Material for this exercise →
◆ ◆ ◆

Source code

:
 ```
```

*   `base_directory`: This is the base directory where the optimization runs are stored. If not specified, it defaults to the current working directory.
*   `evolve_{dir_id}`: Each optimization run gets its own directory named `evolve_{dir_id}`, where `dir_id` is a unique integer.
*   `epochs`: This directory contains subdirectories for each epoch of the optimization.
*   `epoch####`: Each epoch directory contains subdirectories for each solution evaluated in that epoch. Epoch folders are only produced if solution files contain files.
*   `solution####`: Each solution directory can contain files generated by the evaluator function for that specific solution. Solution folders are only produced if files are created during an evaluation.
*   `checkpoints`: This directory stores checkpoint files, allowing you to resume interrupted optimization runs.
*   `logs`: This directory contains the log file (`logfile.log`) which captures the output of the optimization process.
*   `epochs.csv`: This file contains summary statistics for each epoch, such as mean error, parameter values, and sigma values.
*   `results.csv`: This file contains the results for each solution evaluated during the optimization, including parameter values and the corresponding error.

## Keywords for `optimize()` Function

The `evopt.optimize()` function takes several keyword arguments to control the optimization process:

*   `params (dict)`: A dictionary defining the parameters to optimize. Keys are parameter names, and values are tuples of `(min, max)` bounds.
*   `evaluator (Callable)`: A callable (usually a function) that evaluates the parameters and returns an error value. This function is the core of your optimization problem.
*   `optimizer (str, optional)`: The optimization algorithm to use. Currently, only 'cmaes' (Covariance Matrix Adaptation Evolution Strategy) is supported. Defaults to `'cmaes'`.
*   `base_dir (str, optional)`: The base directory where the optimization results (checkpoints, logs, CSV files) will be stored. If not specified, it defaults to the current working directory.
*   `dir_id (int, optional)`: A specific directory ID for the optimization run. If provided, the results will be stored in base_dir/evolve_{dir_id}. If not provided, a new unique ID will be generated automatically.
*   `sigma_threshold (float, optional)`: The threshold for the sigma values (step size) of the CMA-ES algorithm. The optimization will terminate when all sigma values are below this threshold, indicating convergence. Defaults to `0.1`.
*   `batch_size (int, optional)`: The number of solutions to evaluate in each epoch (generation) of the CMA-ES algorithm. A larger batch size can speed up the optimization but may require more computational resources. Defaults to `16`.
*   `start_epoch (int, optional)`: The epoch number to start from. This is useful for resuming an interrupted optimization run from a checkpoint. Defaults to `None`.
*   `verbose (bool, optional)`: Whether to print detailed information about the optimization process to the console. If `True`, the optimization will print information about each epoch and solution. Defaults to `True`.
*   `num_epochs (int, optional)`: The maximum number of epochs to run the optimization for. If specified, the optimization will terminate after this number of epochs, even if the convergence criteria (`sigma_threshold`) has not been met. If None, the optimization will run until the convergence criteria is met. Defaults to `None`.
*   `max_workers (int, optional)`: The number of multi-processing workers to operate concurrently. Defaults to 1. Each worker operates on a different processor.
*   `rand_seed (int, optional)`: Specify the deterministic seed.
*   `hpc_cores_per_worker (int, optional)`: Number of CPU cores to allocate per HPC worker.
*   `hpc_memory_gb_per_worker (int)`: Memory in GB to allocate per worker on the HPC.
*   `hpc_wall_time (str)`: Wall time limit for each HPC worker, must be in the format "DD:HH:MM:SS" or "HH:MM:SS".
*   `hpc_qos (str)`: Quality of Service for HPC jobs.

◆ ◆ ◆

Task → Look above for the line holding "the optimization results". Print it and every line after it, exactly, through the line holding "The maximum number".

Written reply →
*   `base_dir (str, optional)`: The base directory where the optimization results (checkpoints, logs, CSV files) will be stored. If not specified, it defaults to the current working directory.
*   `dir_id (int, optional)`: A specific directory ID for the optimization run. If provided, the results will be stored in base_dir/evolve_{dir_id}. If not provided, a new unique ID will be generated automatically.
*   `sigma_threshold (float, optional)`: The threshold for the sigma values (step size) of the CMA-ES algorithm. The optimization will terminate when all sigma values are below this threshold, indicating convergence. Defaults to `0.1`.
*   `batch_size (int, optional)`: The number of solutions to evaluate in each epoch (generation) of the CMA-ES algorithm. A larger batch size can speed up the optimization but may require more computational resources. Defaults to `16`.
*   `start_epoch (int, optional)`: The epoch number to start from. This is useful for resuming an interrupted optimization run from a checkpoint. Defaults to `None`.
*   `verbose (bool, optional)`: Whether to print detailed information about the optimization process to the console. If `True`, the optimization will print information about each epoch and solution. Defaults to `True`.
*   `num_epochs (int, optional)`: The maximum number of epochs to run the optimization for. If specified, the optimization will terminate after this number of epochs, even if the convergence criteria (`sigma_threshold`) has not been met. If None, the optimization will run until the convergence criteria is met. Defaults to `None`.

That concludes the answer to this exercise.